‘Same Process’

“We have been using the same process to pick stocks for 40 years and we have confidence in it,” Frank Gannon, co-chief investment officer for Royce, said in a telephone interview.

In his view, the Fed keeping interest rates near zero for the past six years has had the “unintended consequence” of boosting the stocks of companies with heavy debt and little or no earnings.

Typically after a recession, such companies lose out to firms that generate more cash and have better balance sheets. This time, no “Darwinian” shakeout happened and low-quality stocks ruled, Gannon said.

“There has certainly been little reward for owning high-return, superior business models that are conservatively financed,” Neuberger Berman’s small-cap stock team wrote in an October 2013 paper titled “Is There Hope for Active Managers?”

Lockstep Movement

Stocks have moved in lockstep to an unusual degree since the 2008 financial crisis, a handicap for managers seeking to exploit market inefficiencies.

Monthly dispersion among Standard & Poor’s 500 Index members, a measure of how far individual stocks are swinging relative to the market, narrowed for a fifth year in 2014 and in August reached the lowest level since 1979, data compiled by JPMorgan Chase & Co. and Bloomberg show.

As stocks started moving more on their own this year, 46 percent of active managers were beating their benchmarks as of Jan. 31, according to Morningstar.

Regardless of whether the trend is turning, Jeff Tjornehoj, an analyst with Denver-based fund tracker Lipper, doesn’t buy the idea that certain types of markets are tougher on stock pickers.

“It sounds like a team complaining about the rain when everyone has to play under the same weather,” Tjornehoj said in a phone interview.

‘Ample Opportunity’

Jim Rowley, a senior analyst at Vanguard Group Inc., is also dubious of high stock correlation as an explanation. In each of the last eight years, at least 70 percent of the stocks in the broad Russell 3000 Index either beat or underperformed that benchmark by 10 percentage points or more, according to Rowley, whose firm is known for championing index funds.

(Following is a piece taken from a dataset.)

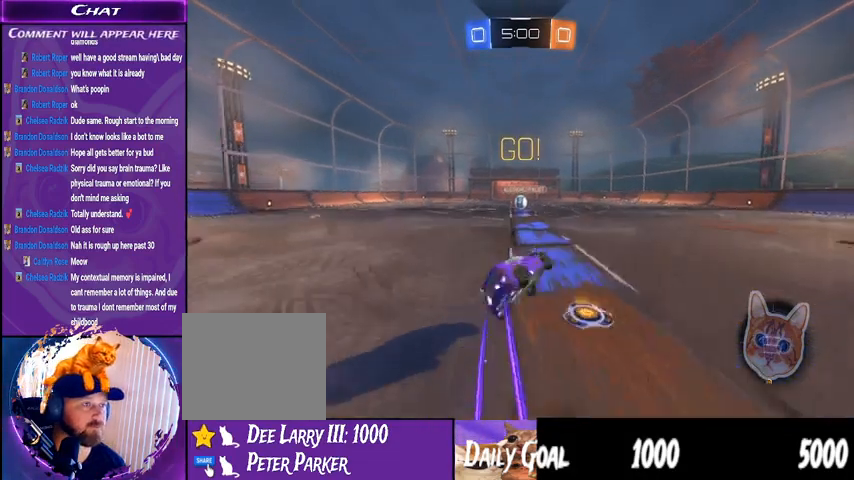
{"dt_ms": 500, "buttons": ["R1", "R2"], "left_stick": "left", "right_stick": "left", "events": [[100, "R1", "up"], [233, "R1", "down"], [500, "right_stick", "left"]]}
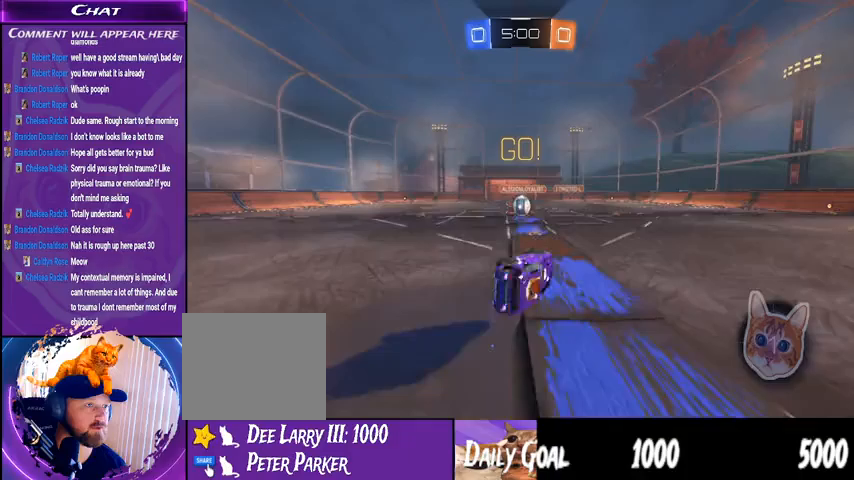
{"dt_ms": 500, "buttons": ["R1", "R2"], "left_stick": "right", "right_stick": "center", "events": [[33, "R1", "up"], [233, "R1", "down"], [267, "left_stick", "center"], [433, "right_stick", "center"], [500, "left_stick", "right"]]}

“That would suggest there has been ample opportunity to pick winners and losers,” Rowley said in a phone interview.

Stock pickers also complain that markets have essentially gone up for six consecutive years, excepting a flat 2011.

“People speak as if we have gone through a whole cycle,” said Neuberger’s D’Alelio. “Show me a cycle where stocks go straight up with no corrections.”

The lack of market corrections has hurt Yacktman, who in 2009 was a finalist for Morningstar’s manager of the decade award.

“A lot of our outperformance comes in difficult environments,” said Jason Subotky, a co-manager on the $13.9 billion AMG Yacktman Fund and the $10.9 billion AMG Yacktman Focused Fund.